MICHEL MARTIN, BYLINE: If you are eating at somebody's home for the holidays and they or you are from the South and/or African American, chances are you are going to be cooking and eating some greens - collards, kale, turnip greens, mustard. Maybe even - I don't know - Swiss chard or spinach. But you are definitely eating some greens. I know I will be. But why? Who better to ask than Jessica B. Harris, the renowned food writer and culinary historian? You may know her from the Netflix series inspired by one of her books, "High On The Hog," and we're happy to have her with us now. Welcome. Happy holidays to you. Thank you for joining us.
JESSICA B HARRIS: Thank you so much for having me.
MARTIN: Are greens a Southern thing or an African American thing, or can you even separate the two at this point?

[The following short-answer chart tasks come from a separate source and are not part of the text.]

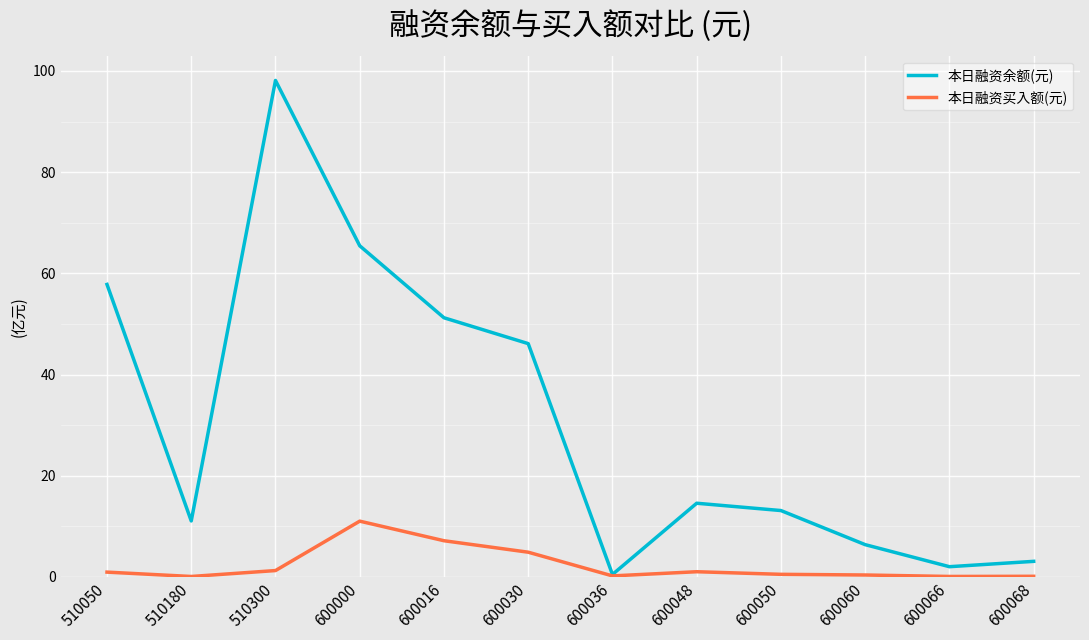

What is the average value of the 本日融资余额(元) series?

30.8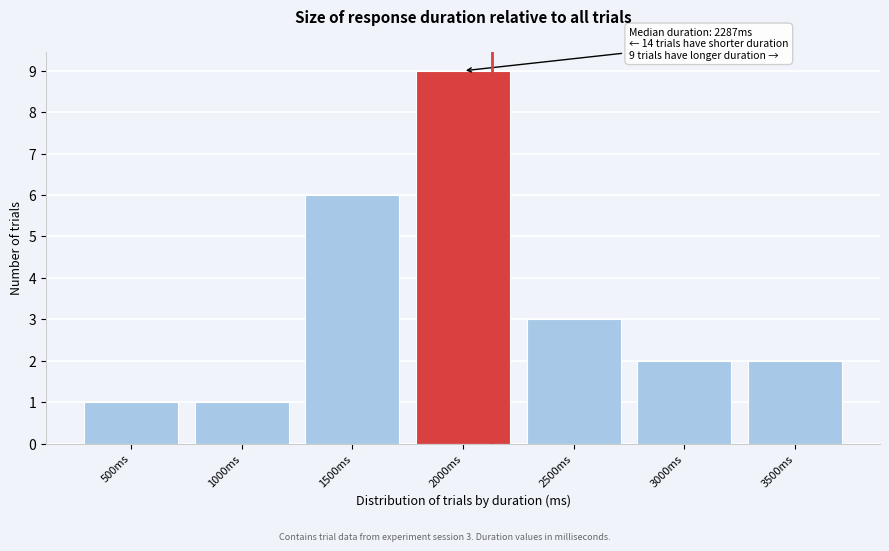

Reading right to left, what are all the values shown in this chart?

2	2	3	9	6	1	1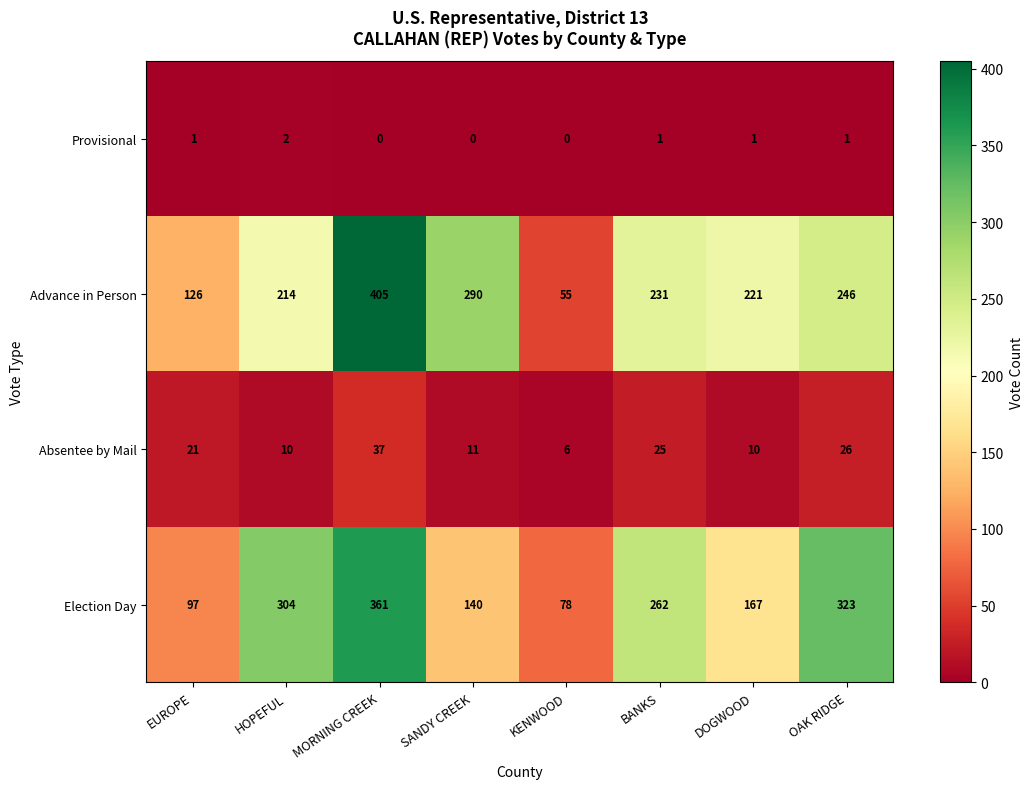

How many categories are shown in the chart?

8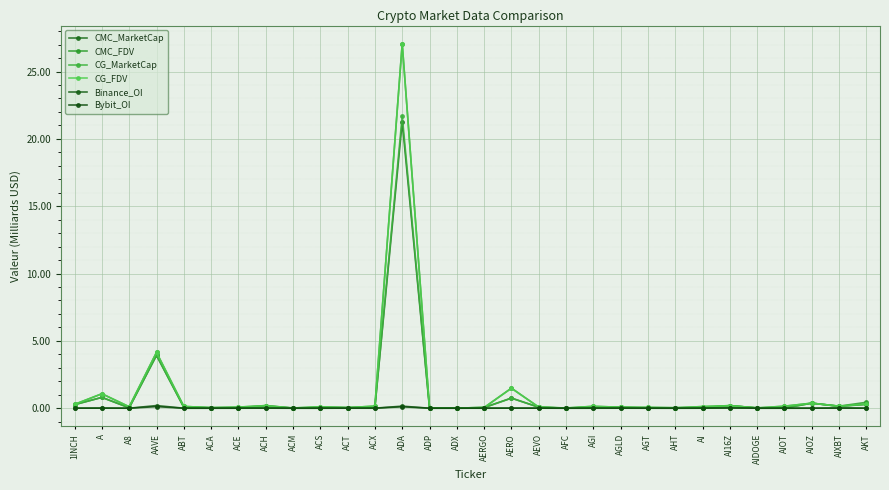

Does the chart have visible grid lines?

Yes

HARRIS: Well, I think, even kind of beyond that, greens may be an African thing that come to the States with Africans, except the greens get swapped out. So you'll have a sossouve in Benin. You'll have molokhia in northern Africa, in Tunisia, in Egypt and other places. There are a lot of leafy green dishes.
MARTIN: I think that collards definitely were first grown in Africa.
HARRIS: Wrong. Collards are northern European greens.
MARTIN: Collards are? Oh, wow. OK.
HARRIS: Yep. Wrong about it all.
MARTIN: Brain broken. Thank you.
HARRIS: Sorry. Collards are northern European greens. Collard is a corruption of colewort. Colewort is any non-heading cabbage. The Africanism is the method of cooking - long, low and slow - and the consumption of the potlikker. Please spell it L-I-K-K-E-R.
MARTIN: And kale, too - kale is also northern European, correct?
HARRIS: I'm not a fan of kale, so I don't know.
MARTIN: OK.
HARRIS: I just don't like how it's in everything.
MARTIN: (Laughter).
HARRIS: The ubiquity of kale is what annoys me, not the kale itself.
MARTIN: (Laughter) OK. So if you go to a so-called soul food restaurant, greens are generally on the menu. But I think of them as a Sunday dinner or celebration food. You know, Christmas, maybe Easter, definitely a must on New Year's. Why is that?
HARRIS: Well, certainly the New Year's part is for folding money.
MARTIN: Folding money.
HARRIS: You have the trilogy, if you will - black-eyed peas for luck, greens for folding money 'cause the greens looks like a greenback, looks like a dollar, and pork. And that was for prosperity in another kind of way.
MARTIN: Do you have a favorite preparation? You just mentioned that you do not care for kale, so you're in good company there. A lot of people don't. But do you have a favorite preparation?
HARRIS: I prefer collards the traditional way, which is long, low and slow - as somebody once said to me, until they can wink back at you.
MARTIN: (Laughter).
HARRIS: But long, low and slow. Then I serve them with chopped onion and some form of hot sauce, which is essential, and it may be a chile-spiced vinegar of some sort.
MARTIN: You ever mix your greens?
HARRIS: I don't.
MARTIN: You don't?
HARRIS: I don't, but I know people do.
MARTIN: I know some people serve seven kinds of greens on New Year's.
HARRIS: I don't know. I've never heard of that one.
MARTIN: Yeah. You've never heard of that?
HARRIS: No.
MARTIN: It kind of goes with, you know, seven kinds of fishes. It seems like, you know, seven is the number of completion. So it seems like...
HARRIS: Well, yeah.
MARTIN: ...Seven seems right, but that's...
HARRIS: Where do they do that?
MARTIN: Well, friends of mine here do that, so - but I don't know. And they grew up with it. That's what they grew up with, so that's what they do.
HARRIS: Well, I know that in Louisiana, they do a gumbo z'herbes, which is like a green gumbo, but that's on Holy Thursday. And that's an odd number of greens that go into the pot - seven, nine, 11, 13.
MARTIN: Before I let you go, do you have any special traditions that you observe on New Year's - especially food - or at the holiday time?
HARRIS: Well, I mean, I must have some black-eyed peas. I must have Hoppin' John, which for me is black-eyed peas and rice, if you're from Charleston. Even if I've gone out to a party at somebody else's house, I come home. I have my peas with my rice - my Hoppin' John. I have my greens, and I'll have a little bite of pork, even if it's just a pork rind out of a package.
MARTIN: (Laughter).
HARRIS: I mean, it can be very basic, but it has to happen.
MARTIN: That is Jessica B. Harris. She's a professor emerita at Queens College and the author of many books. Her latest is "Braided Heritage: Stories On The Origin Of American Cuisine." Professor Harris, thank you so much for talking with us.